Somut olaya gelince; davalı vekilleri, temyiz aşamasında dava konusu taşınmazda fiili taksimin olduğunu iddia etmiştir. Yerel mahkemece dava konusu taşınmazda 13.02.2017’de keşif yapılmış bilirkişilerce 27.02.2017 tarihli rapor ve 12.04.2017 tarihli ek rapor dosyaya sunulmuştur. Ancak ne keşif tutanağında, ne de bilirkişilerin dosyaya sundukları ana ve ek raporlarda fiili taksimin olup olmadığına dair bir tespit yapılmamıştır. Mahkemece, davalı vekillerinin fiili taksim iddiasının değerlendirilmesi amacıyla dava konusu taşınmazdan konusunda uzman bilirkişiler refakatiyle yeniden keşif yapılmalı, fiili taksimin olup olmadığı hususunda denetime elverişli bilirkişi raporlarının dosyaya sunulmasından sonra bir karar verilmelidir.

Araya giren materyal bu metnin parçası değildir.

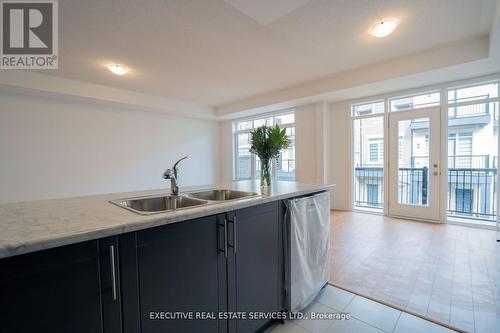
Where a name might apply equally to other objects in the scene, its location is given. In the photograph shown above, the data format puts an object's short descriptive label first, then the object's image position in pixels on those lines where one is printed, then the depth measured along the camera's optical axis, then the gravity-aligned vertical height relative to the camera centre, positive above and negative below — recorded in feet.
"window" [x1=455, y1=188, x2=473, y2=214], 13.19 -2.52
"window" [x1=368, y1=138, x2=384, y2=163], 15.15 +0.61
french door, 13.21 -0.31
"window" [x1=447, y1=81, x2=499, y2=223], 12.00 +0.36
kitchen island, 2.45 -1.48
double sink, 5.11 -0.97
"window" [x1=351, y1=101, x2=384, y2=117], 15.11 +3.49
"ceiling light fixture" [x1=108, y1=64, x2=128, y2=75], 11.62 +4.89
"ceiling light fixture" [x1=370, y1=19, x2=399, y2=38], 8.19 +4.94
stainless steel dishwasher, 5.47 -2.37
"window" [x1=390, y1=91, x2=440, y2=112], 13.28 +3.48
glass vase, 6.98 -0.44
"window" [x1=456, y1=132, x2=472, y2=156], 12.48 +0.76
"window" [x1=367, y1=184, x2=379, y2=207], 15.91 -2.57
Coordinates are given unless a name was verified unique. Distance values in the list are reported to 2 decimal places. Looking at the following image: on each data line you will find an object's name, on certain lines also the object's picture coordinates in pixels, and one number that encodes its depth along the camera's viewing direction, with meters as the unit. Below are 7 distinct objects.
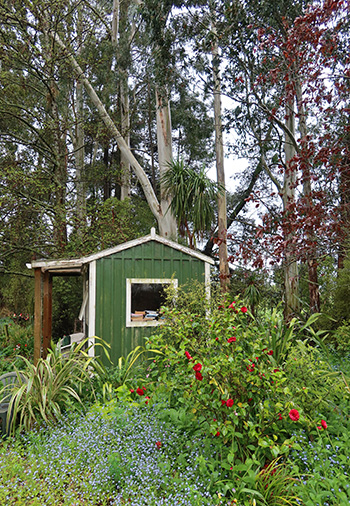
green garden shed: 6.03
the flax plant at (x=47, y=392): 3.86
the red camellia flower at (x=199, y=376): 2.71
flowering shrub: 2.77
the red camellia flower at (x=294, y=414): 2.60
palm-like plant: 8.98
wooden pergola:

Açıklanan sebeplerle verilen karar doğru görülmemiş, hükmün bozulması gerekmiştir.
SONUÇ: Yukarıda açıklanan nedenlerle davalı vekillerinin temyiz itirazlarının kabulü ile HMK 373/1. maddesi gereğince temyiz olunan Bölge Adliye Mahkemesi kararının KALDIRILMASINA, yerel mahkeme hükmünün BOZULMASINA, karardan bir örneğin … Bölge Adliye Mahkemesi 14. Hukuk Dairesine, dosyanın İLK DERECE MAHKEMESİNE GÖNDERİLMESİNE, 2.037,00TL Yargıtay duruşma vekalet ücretinin davacıdan alınarak davalıya verilmesine, 19.02.2019 tarihinde oybirliğiyle kesin olarak karar verildi.